See the :ref:`structure_ntbk` tutorial for a step-by-step example of how to estimate the
cluster's center and radius.


.. _nmembers:

Number of members
=================

Estimating the number of members for a given cluster is a crucial previous step before
the membership analysis. Currently **ASteCA** integrates two methods to perform this
estimation, as shown in :py:meth:`asteca.Cluster.get_nmembers`.
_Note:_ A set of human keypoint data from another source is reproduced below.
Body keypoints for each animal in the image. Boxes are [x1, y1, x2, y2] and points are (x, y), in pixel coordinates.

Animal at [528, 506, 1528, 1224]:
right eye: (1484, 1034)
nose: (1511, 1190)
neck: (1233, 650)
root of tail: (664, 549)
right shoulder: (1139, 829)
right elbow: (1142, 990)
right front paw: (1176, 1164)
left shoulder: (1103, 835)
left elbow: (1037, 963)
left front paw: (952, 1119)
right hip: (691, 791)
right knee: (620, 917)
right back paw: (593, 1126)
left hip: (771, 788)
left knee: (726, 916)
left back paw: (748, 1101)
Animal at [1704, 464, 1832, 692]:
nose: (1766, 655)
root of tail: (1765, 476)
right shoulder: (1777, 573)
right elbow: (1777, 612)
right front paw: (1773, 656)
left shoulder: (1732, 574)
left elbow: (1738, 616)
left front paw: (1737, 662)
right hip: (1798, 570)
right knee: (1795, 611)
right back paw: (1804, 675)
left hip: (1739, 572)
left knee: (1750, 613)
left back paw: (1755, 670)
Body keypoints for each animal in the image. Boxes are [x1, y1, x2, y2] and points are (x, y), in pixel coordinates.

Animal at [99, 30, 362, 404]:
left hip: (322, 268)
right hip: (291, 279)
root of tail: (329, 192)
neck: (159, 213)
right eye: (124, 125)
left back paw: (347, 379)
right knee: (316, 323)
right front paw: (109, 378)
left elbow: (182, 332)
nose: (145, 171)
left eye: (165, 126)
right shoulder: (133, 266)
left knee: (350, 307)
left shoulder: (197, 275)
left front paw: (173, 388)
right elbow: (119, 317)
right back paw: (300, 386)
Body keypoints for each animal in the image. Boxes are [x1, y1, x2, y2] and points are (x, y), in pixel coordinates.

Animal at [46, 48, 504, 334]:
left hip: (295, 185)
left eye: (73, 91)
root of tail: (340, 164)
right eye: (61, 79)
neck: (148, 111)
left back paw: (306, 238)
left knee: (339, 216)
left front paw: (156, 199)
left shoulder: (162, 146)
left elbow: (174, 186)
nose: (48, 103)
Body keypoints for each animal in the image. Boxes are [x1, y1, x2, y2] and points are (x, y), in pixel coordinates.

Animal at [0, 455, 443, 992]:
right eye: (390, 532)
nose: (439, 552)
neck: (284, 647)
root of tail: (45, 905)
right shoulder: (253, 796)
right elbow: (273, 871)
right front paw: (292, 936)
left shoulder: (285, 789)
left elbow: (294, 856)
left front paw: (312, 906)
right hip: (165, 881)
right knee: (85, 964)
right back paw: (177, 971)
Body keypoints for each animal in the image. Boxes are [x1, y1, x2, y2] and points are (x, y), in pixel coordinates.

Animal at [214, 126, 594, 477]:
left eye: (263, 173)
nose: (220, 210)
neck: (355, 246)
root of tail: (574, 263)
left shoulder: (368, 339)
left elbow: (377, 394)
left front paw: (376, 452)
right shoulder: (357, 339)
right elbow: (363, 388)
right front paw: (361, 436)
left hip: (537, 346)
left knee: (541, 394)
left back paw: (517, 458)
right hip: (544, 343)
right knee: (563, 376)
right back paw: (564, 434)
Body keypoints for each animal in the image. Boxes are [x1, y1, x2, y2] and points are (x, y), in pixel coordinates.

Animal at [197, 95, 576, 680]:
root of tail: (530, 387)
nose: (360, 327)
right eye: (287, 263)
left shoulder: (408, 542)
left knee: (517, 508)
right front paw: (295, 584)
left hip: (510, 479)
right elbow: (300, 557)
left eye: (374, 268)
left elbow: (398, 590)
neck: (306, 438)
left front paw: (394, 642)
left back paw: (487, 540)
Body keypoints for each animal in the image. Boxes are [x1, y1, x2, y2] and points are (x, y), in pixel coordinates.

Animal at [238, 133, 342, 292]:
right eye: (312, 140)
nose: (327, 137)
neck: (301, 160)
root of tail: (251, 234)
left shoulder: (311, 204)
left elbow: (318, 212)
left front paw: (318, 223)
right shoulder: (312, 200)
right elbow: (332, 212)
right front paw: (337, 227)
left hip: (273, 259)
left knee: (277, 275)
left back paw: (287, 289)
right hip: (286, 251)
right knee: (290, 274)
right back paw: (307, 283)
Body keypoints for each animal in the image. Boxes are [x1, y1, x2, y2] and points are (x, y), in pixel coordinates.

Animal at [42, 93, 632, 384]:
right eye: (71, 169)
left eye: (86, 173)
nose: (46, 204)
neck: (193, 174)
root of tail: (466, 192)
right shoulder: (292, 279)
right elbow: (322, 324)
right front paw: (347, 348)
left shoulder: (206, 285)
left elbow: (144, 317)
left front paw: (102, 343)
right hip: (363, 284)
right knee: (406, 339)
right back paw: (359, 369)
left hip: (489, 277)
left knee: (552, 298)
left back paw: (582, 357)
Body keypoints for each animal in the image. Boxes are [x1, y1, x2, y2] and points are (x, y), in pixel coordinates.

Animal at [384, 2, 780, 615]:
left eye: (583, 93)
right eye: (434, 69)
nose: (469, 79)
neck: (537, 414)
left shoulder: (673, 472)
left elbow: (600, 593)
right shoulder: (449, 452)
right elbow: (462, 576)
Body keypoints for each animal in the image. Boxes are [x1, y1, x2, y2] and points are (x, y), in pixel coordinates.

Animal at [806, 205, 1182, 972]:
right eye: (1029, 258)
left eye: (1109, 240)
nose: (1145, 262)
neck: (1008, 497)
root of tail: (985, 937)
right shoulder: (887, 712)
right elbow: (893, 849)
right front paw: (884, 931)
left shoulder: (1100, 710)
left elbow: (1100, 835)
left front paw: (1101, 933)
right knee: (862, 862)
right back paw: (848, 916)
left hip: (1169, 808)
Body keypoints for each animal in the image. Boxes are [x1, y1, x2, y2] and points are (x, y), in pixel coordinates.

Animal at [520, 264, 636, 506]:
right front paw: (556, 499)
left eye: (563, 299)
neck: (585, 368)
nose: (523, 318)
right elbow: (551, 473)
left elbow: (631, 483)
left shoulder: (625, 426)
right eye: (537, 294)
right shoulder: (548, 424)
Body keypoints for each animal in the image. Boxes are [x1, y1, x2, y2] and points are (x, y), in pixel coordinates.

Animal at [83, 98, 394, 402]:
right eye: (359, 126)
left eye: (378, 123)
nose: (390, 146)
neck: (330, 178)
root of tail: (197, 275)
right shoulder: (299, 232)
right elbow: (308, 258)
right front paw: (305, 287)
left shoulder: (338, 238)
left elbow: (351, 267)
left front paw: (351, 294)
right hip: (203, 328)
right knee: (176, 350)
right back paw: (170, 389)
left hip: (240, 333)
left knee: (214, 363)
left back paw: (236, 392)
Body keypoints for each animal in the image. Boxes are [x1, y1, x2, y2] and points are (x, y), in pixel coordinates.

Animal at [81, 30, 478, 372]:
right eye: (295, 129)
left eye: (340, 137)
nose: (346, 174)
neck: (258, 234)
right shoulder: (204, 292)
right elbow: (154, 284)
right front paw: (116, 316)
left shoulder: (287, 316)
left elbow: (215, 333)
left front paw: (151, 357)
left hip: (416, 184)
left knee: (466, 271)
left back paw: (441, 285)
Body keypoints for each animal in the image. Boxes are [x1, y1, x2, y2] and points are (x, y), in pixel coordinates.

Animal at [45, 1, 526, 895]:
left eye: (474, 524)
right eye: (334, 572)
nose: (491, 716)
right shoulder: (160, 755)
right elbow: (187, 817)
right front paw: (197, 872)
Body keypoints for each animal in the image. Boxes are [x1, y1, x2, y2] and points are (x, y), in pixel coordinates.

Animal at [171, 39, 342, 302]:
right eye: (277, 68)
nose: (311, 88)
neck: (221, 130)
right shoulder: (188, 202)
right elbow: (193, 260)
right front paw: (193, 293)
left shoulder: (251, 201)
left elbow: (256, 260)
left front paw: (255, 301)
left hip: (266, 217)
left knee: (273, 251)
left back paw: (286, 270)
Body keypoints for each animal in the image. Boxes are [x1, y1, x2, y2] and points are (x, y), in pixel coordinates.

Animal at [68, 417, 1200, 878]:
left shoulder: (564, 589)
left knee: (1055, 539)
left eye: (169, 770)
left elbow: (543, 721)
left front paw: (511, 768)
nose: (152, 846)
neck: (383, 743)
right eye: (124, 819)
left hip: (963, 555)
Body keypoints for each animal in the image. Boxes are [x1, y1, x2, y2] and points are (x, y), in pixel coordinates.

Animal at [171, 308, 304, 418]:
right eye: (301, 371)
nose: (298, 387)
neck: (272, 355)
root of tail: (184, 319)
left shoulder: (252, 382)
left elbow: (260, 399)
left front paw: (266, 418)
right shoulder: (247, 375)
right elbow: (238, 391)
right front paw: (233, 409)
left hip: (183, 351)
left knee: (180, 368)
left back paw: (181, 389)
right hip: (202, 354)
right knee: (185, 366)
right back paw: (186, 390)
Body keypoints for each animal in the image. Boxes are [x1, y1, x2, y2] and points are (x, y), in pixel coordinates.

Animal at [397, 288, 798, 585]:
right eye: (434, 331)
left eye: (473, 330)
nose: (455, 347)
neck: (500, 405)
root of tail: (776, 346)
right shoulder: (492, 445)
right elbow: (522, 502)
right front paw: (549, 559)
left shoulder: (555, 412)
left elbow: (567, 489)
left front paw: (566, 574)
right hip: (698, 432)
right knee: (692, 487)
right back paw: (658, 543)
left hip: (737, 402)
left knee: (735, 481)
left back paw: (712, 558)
There are currently two algorithms available for the estimation of the true number
of members associated to a given cluster. The default algorithm is called ``ripley``. It was originally introduced along with the ``fastMP`` membership method
in `Perren et al. (2023) <https://academic.oup.com/mnras/article/526/3/4107/7276628>`__.
It requires ``(ra, dec, pmra, pmde, plx)`` data and their center estimates
(``pms_c, plx_c``).

The other algorithm is called ``density`` and it is a simple algorithm that counts the
number of stars within the cluster region (center+radius) and subtracts the expected
number of field stars within that region. It requires the ``(ra, dec)`` center and the
radius of the cluster to be defined.

Again, the methods can be accessed from the ``my_field`` object as:

.. code-block:: python

    # Will apply the default `ripley` algorithm on `(ra, dec, pmra, pmde, plx)` data
    # This assumes that the `get_center()` method was already applied or the
    # (pms_c, plx_c) center values were stored as attributes by the user
    my_field.get_nmembers()

    # Will apply the `density` algorithm on `(ra, dec)` data. This also assumes that
    # the `get_center()` method was applied, and it also requires a `radius`
    # attribute to be set in the `my_field` object
    my_field.radius = 0.1
    my_field.get_nmembers('density')

The estimated value will be stored as an attribute of the ``my_field`` object which can
be accessed as:

.. code-block:: python

    my_field.N_cluster

If the estimated number is not a proper representation of the believed number of members
for this cluster, the user can easily modify this attribute manually with:

.. code-block:: python

    my_field.N_cluster = 300

See the :ref:`membership_module` section for more details on the membership estimation
process, and the :ref:`membership_ntbk` tutorial for an example of how this value is
used to estimate the cluster's true members.